Bacal studied liberal arts, with emphases on both literature and the history of ideas, as an undergrad at the University of Redlands Johnston Center. She graduated in 1985, and after that, she began working on her Ph.D. at the University of California, San Diego. However, Bacal eventually decided to go into law instead of starting a career as a history professor.

"While I liked the idea of teaching, the emphasis—at least at my school and program—seemed to be on very specialized research, which did not interest me as much," she said.

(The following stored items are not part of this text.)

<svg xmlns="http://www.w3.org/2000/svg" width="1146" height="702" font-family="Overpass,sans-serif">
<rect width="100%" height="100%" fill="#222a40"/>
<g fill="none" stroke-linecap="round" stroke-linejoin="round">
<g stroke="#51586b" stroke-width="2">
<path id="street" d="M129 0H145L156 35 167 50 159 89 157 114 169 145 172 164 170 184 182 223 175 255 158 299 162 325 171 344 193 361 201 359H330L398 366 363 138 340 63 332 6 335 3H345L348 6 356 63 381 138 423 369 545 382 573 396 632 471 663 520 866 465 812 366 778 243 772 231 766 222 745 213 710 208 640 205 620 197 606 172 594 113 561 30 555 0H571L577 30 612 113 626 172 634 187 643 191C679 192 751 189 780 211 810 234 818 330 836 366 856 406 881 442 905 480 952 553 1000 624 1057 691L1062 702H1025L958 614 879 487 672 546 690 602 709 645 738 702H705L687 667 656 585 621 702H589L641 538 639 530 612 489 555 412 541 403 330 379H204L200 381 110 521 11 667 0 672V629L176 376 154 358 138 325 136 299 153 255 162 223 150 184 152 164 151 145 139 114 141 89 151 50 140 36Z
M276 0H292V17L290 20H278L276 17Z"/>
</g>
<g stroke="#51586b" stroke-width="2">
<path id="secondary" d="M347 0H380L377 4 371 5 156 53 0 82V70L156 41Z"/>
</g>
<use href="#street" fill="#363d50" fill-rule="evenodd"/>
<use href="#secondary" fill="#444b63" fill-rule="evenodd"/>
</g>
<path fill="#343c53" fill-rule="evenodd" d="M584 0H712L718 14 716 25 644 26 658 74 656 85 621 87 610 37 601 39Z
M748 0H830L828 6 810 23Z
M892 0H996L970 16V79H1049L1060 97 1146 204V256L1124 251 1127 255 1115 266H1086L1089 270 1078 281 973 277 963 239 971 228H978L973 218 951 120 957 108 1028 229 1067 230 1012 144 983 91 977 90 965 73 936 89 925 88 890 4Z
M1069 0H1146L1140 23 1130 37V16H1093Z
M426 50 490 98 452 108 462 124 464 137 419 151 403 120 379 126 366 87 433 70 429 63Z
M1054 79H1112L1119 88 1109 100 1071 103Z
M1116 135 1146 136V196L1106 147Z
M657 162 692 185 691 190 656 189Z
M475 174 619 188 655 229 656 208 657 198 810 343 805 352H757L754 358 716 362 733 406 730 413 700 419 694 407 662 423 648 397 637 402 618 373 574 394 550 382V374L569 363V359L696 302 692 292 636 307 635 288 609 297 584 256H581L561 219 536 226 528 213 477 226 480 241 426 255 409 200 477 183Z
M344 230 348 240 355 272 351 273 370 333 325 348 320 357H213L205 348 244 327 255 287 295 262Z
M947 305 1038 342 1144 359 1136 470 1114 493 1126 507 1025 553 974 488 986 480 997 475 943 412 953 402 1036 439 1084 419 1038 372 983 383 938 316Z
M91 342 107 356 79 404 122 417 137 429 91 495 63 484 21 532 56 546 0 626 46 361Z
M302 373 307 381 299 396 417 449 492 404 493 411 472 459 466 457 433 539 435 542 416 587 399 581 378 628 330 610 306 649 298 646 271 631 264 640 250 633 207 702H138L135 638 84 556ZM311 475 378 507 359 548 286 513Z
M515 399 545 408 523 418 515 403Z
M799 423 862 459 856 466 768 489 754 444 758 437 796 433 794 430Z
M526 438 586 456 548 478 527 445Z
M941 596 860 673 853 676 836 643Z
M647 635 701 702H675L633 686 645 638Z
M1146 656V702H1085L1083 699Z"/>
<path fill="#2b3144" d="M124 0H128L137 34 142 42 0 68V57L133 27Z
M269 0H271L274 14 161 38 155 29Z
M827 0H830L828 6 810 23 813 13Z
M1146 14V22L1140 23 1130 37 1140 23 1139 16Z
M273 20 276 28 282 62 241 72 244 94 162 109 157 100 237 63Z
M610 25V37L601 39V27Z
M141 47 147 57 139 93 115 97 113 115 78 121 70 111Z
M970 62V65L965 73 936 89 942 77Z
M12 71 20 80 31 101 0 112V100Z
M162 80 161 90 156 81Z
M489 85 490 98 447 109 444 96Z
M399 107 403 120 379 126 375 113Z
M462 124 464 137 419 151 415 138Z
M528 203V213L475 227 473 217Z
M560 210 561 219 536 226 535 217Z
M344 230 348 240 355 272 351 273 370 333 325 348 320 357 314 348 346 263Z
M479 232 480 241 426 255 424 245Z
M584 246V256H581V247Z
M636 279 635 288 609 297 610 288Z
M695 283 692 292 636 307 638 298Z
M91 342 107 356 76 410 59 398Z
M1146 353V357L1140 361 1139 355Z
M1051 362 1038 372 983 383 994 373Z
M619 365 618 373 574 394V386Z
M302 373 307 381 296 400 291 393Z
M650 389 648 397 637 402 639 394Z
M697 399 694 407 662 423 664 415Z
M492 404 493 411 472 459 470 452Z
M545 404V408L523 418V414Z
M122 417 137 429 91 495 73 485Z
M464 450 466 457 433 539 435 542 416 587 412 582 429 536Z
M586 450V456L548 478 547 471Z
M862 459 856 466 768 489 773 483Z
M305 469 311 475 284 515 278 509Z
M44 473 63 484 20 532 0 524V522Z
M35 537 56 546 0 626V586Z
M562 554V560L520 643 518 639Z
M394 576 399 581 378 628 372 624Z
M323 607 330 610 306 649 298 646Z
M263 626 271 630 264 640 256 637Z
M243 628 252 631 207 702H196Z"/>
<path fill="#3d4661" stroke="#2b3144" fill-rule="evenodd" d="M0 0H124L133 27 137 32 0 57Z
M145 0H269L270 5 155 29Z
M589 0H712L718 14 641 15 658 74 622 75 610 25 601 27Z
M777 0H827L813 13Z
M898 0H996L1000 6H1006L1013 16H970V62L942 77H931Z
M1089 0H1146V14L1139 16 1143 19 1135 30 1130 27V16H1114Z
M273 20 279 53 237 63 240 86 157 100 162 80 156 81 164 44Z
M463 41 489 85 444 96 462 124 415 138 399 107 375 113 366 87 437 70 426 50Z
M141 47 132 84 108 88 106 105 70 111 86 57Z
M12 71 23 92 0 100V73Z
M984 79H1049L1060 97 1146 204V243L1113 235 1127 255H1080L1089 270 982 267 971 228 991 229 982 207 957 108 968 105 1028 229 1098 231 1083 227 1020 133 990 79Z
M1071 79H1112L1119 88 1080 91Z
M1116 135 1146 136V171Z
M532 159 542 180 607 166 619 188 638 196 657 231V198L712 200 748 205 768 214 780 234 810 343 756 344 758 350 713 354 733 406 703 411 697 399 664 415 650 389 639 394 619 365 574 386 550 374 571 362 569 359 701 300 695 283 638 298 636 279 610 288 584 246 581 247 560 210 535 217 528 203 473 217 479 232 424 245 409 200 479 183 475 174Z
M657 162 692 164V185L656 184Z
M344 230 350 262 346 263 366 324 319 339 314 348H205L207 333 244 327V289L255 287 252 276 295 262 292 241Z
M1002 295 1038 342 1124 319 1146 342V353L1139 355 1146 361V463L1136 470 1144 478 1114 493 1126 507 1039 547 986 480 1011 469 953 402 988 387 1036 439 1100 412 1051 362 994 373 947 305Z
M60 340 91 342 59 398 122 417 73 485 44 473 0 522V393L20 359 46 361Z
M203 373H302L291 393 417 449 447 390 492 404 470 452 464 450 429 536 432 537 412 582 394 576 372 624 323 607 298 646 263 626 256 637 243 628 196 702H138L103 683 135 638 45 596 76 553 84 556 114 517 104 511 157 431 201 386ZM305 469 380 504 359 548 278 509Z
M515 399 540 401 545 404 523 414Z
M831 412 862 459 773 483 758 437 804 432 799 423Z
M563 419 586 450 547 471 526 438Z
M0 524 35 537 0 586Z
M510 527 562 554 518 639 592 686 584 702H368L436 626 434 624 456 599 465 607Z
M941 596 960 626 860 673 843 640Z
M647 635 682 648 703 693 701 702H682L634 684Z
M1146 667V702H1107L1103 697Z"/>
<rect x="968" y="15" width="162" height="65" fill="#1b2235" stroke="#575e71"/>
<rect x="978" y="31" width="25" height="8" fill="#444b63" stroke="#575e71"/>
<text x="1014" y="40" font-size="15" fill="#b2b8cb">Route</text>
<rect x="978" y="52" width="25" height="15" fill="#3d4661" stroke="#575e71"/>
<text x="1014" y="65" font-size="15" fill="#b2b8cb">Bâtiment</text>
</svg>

As a result, she entered the University of Texas School of Law and earned her J.D. in 1991. Following graduation, she joined Gibson, Dunn & Crutcher in its San Diego office, where her practice focused on securities litigation. She remained there until the firm closed its San Diego office in 2000. Bacal joined Baker & McKenzie in its San Diego office that same year and made partner in 2002.

She explained what attracted her to Baker & McKenzie:

"I came from a national firm which, like many others, was trying to establish an international presence. Baker already had that. As a result of this strong international practice, it appeared that there would be many new and different opportunities for a California litigator. Additionally, I knew about the commitment the firm and the San Diego office had to community involvement. I found the combination of a locally and internationally driven and directed firm both interesting and appealing."

She said some of the highlights of her career so far include being elected president of the Lawyers Club of San Diego and making partner at Baker & McKenzie.

"And last but probably most importantly, having grateful clients who appreciate the representation they received," Bacal added.

She had the following advice for law students:

"Don't forget, in whatever community you practice, it is actually a small world," she said. "Your reputation is priceless. Practicing law is much more fun in a collegial environment. Although litigation is adversarial, it's not warfare. Take the high road because it is the right road. Finally, get involved in community and/or bar activities. It is not only fulfilling; it is also a lot of fun."

Bacal was born and raised in Tucson, Arizona, where her two brothers and two sisters still reside. Her mother, one brother, and one sister are all lawyers in Tucson.

She has been married for 19 years and has three daughters, aged 10, eight, and four. Bacal enjoys spending time with her children; she also likes to run and has completed 12 half marathons. She also enjoys recreational soccer.